### [Job item]
Beneath this task are records; count how many lines include the string "assign" and answer with that number alone.

### [Extracted information]

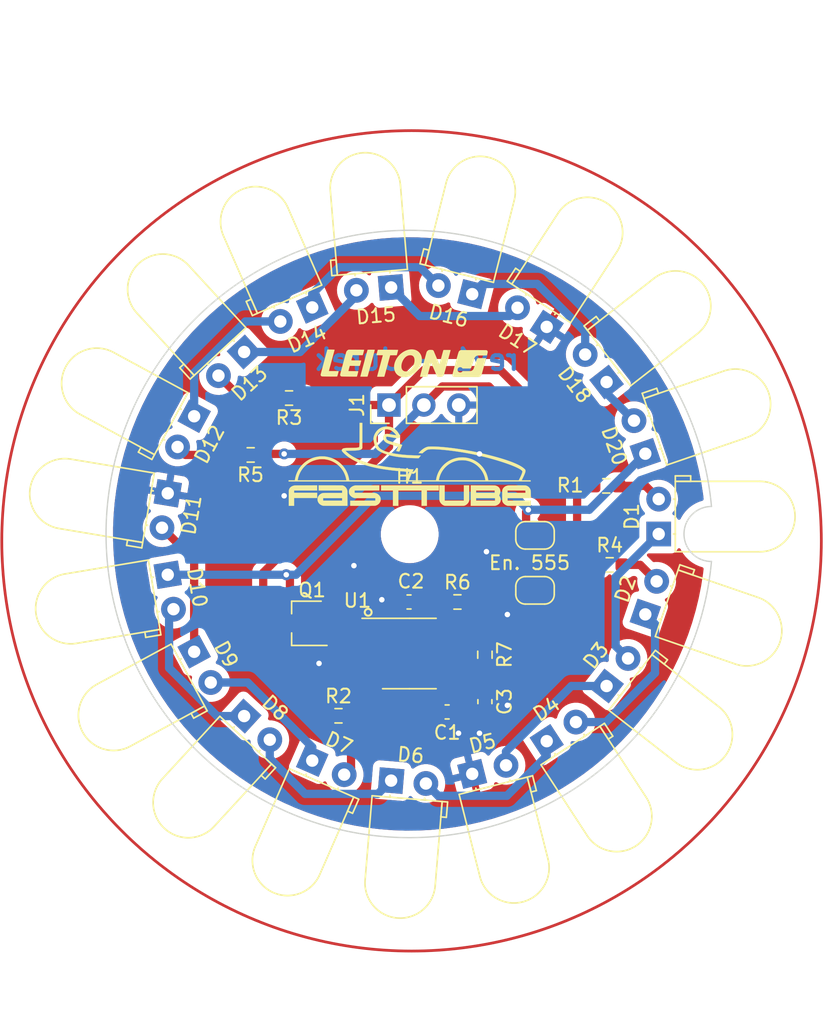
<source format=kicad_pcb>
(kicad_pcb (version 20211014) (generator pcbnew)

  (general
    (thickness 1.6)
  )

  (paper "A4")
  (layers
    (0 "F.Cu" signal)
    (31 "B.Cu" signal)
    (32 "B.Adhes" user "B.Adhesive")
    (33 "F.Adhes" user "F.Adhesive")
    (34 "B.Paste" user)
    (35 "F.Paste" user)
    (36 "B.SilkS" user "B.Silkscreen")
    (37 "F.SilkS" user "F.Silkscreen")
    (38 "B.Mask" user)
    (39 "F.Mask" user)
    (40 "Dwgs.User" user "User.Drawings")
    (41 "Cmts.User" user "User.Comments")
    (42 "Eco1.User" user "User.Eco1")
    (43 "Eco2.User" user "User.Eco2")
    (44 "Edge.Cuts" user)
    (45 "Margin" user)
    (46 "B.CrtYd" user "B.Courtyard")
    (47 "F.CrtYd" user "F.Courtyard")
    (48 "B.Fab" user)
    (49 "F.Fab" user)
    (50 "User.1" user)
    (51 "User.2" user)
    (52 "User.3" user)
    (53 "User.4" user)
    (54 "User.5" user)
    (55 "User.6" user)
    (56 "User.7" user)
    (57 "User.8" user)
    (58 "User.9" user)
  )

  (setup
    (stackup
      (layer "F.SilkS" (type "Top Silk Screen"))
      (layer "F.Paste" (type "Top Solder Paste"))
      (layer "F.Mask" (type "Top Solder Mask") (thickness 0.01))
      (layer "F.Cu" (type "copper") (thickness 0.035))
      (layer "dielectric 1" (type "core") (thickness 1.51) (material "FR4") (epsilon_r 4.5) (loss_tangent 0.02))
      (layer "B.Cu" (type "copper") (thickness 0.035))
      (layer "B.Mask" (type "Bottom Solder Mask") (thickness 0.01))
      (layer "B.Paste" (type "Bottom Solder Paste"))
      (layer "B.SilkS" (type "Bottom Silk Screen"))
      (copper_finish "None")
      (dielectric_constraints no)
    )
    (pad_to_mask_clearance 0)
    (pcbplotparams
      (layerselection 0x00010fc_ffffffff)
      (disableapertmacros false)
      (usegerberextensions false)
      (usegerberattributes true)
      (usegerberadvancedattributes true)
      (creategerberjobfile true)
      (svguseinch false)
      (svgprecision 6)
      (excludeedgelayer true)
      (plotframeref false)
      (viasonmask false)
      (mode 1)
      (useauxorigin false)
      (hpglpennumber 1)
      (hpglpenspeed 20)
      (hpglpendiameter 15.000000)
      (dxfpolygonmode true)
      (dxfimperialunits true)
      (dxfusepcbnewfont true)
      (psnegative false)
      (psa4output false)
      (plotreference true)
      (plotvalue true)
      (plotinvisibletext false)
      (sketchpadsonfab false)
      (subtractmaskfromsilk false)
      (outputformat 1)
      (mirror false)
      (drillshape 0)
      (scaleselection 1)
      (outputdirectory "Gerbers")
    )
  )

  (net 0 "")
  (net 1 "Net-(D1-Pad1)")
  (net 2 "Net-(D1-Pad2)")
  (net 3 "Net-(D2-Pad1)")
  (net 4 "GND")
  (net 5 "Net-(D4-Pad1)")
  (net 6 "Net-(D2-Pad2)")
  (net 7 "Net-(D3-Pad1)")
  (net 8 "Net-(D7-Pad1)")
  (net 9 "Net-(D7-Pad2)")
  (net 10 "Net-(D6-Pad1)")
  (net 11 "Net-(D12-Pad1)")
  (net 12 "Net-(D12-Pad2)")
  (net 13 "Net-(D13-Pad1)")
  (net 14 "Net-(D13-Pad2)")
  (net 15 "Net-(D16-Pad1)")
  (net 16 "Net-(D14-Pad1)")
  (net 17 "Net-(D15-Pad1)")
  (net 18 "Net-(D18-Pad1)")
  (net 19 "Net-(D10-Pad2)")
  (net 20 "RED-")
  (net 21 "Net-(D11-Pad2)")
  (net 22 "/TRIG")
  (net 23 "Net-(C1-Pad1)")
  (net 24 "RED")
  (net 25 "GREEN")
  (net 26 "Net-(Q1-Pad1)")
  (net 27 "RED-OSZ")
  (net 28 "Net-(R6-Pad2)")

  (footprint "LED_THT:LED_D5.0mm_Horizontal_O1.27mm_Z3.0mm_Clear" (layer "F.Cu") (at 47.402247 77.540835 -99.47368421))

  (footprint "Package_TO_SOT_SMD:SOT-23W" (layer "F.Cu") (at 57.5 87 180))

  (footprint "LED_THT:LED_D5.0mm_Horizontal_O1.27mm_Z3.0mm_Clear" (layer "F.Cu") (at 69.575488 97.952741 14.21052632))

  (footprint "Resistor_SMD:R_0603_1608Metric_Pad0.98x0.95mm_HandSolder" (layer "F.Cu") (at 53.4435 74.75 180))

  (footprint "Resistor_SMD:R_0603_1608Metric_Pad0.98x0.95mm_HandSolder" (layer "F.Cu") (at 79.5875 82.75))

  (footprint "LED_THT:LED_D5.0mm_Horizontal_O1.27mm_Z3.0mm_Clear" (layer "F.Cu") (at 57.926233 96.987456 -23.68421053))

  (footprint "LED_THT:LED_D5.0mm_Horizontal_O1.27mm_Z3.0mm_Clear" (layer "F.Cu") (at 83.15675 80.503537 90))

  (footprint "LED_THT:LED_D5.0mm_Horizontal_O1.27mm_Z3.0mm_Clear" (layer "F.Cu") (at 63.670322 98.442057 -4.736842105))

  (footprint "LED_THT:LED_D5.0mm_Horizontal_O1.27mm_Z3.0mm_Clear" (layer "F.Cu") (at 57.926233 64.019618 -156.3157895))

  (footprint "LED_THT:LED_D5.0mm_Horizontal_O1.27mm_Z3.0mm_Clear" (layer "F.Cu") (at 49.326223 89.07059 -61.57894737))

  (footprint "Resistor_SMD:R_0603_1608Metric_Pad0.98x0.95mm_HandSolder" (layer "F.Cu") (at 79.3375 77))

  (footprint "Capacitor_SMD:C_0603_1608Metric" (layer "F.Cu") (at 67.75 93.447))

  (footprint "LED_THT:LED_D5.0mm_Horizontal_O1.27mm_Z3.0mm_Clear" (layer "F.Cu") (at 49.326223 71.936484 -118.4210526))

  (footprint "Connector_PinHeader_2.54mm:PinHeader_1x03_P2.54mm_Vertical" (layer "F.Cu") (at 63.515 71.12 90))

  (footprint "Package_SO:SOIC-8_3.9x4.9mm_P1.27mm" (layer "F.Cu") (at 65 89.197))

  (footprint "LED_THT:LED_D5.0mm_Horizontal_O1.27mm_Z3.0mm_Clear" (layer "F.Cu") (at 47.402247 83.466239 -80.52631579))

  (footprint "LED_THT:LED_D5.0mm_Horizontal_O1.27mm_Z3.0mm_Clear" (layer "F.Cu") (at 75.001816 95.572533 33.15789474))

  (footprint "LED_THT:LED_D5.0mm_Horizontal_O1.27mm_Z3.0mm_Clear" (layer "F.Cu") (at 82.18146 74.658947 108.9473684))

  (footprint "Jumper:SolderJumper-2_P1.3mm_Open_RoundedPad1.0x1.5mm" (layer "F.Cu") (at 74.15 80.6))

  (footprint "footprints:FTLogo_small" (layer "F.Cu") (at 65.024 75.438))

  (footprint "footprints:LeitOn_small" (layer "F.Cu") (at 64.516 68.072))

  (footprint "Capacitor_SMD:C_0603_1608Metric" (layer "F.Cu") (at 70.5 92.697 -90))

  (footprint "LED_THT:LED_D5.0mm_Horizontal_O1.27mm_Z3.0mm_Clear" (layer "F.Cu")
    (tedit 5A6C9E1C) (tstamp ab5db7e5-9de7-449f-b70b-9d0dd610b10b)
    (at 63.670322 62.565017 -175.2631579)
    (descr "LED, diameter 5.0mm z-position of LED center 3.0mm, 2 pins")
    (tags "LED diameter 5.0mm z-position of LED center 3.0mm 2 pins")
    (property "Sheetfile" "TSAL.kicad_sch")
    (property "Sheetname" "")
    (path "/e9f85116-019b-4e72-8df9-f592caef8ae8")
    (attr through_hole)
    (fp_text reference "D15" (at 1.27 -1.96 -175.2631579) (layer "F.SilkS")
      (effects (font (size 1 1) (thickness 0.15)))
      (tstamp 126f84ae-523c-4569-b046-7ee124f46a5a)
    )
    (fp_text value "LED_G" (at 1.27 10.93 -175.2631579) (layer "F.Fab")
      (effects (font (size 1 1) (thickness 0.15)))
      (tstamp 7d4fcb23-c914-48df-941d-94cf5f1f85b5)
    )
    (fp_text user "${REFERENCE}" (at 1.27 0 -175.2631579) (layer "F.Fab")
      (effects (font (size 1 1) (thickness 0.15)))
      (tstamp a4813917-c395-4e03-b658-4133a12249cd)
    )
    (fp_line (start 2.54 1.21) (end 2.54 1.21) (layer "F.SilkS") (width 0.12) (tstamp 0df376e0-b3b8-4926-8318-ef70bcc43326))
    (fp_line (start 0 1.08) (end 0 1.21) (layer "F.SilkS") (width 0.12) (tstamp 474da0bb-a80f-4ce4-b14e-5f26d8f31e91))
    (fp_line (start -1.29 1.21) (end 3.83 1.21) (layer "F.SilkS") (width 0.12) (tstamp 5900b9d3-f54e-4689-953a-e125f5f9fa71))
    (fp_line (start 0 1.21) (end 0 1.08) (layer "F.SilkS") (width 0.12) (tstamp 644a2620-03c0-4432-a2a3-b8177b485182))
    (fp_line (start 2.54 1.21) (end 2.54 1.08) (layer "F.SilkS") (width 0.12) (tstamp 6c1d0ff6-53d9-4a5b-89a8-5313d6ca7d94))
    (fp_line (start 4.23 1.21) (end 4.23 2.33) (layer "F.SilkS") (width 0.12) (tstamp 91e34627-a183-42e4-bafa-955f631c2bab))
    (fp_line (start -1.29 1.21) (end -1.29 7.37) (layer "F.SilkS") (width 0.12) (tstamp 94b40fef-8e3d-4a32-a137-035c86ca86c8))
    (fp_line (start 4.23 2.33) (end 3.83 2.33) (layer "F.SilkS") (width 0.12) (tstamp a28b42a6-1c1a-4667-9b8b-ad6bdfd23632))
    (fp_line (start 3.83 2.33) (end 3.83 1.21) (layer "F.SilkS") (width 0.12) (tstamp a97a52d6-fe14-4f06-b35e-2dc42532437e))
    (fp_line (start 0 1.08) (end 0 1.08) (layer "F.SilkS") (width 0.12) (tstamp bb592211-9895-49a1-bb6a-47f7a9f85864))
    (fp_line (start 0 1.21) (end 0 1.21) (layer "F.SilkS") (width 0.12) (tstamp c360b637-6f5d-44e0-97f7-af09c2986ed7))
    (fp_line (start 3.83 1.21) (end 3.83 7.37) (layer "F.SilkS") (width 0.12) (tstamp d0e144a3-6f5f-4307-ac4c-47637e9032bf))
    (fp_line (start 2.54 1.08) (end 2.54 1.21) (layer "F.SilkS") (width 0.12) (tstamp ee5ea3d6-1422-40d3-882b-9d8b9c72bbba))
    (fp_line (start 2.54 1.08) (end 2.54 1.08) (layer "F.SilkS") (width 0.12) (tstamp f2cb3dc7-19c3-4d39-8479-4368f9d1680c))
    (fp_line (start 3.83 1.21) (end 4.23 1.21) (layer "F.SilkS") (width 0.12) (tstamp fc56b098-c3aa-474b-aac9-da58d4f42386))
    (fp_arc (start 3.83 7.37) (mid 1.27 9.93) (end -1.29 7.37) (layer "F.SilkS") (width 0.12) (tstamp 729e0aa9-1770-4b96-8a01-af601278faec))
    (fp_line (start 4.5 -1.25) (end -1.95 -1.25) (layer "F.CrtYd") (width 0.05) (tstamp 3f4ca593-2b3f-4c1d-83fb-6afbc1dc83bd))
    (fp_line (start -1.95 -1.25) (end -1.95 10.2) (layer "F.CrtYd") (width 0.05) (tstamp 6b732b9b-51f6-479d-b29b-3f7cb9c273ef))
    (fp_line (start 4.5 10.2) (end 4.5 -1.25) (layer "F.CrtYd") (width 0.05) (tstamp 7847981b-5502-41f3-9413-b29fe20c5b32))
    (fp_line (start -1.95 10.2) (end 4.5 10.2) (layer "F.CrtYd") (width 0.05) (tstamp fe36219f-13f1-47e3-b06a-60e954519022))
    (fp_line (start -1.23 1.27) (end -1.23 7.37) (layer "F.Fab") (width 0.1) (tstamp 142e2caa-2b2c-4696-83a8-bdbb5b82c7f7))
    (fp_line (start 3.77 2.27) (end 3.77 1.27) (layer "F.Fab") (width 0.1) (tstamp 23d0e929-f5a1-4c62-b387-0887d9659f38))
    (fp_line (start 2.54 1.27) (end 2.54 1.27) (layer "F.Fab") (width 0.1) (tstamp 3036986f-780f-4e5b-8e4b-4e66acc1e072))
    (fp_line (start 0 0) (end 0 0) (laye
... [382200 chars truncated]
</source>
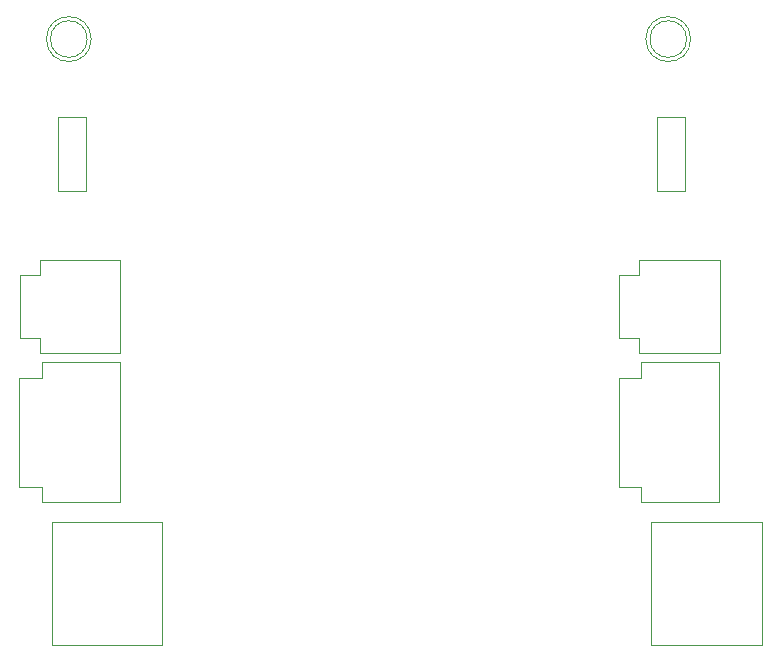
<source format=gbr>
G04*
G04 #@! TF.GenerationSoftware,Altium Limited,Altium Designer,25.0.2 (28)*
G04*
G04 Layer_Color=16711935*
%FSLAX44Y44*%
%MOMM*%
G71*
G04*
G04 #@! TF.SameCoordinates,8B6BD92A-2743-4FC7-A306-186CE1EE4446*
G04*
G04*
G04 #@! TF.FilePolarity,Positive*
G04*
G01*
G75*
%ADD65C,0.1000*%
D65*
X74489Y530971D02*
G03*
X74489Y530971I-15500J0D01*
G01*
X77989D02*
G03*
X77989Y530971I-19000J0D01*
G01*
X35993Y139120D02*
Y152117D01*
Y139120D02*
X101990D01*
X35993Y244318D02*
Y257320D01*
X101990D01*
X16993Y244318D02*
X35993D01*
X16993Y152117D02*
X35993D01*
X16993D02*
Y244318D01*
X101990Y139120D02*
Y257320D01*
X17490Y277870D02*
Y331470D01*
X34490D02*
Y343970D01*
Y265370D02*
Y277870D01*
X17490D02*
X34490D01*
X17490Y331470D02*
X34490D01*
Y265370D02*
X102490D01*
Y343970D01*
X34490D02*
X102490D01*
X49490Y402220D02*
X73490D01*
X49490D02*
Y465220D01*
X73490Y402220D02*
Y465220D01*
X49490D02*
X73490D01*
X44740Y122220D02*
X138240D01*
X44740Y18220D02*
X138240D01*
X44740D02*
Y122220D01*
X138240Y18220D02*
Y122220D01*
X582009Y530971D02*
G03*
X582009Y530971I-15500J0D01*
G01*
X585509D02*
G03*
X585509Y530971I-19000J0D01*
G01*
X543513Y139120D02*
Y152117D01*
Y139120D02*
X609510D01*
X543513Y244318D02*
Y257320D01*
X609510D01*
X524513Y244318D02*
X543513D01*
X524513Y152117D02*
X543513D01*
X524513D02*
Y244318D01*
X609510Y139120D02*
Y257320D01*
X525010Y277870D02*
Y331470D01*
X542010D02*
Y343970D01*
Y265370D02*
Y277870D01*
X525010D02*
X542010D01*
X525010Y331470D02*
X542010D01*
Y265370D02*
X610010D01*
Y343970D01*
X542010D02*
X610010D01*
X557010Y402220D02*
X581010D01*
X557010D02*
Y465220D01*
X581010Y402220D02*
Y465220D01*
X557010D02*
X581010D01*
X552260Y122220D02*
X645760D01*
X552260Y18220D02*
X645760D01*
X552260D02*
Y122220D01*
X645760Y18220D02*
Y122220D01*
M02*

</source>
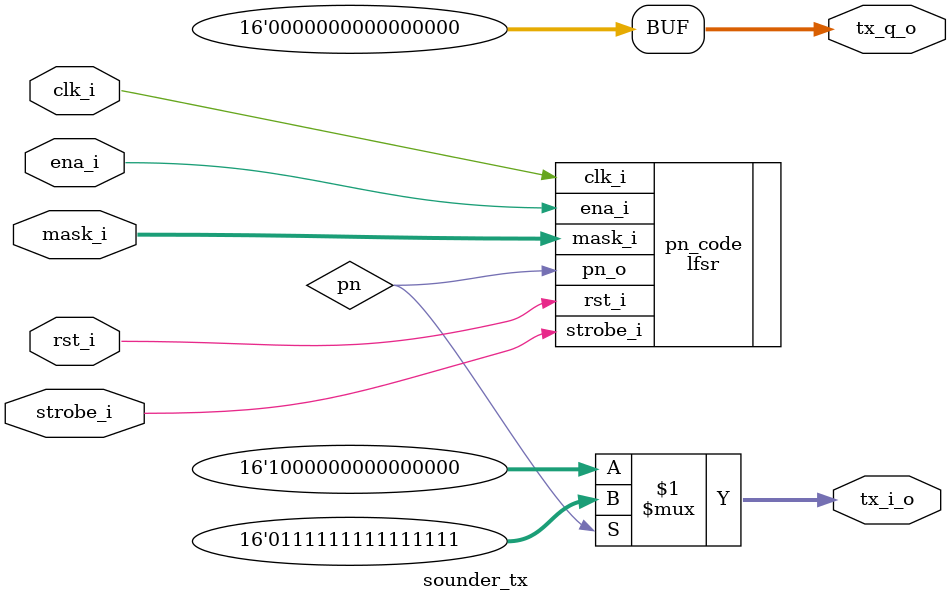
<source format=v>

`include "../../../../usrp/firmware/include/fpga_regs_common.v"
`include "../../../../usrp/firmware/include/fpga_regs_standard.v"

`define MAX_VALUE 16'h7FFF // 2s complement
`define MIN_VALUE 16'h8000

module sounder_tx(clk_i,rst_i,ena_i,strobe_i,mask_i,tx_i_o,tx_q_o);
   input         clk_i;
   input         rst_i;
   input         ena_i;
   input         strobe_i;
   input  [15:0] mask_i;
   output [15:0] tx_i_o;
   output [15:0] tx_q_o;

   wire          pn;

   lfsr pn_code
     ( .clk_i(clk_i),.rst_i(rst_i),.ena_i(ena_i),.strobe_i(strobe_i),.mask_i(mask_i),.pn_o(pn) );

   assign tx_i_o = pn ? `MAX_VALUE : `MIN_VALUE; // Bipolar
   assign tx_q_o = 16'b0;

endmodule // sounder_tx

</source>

### [Response area]
2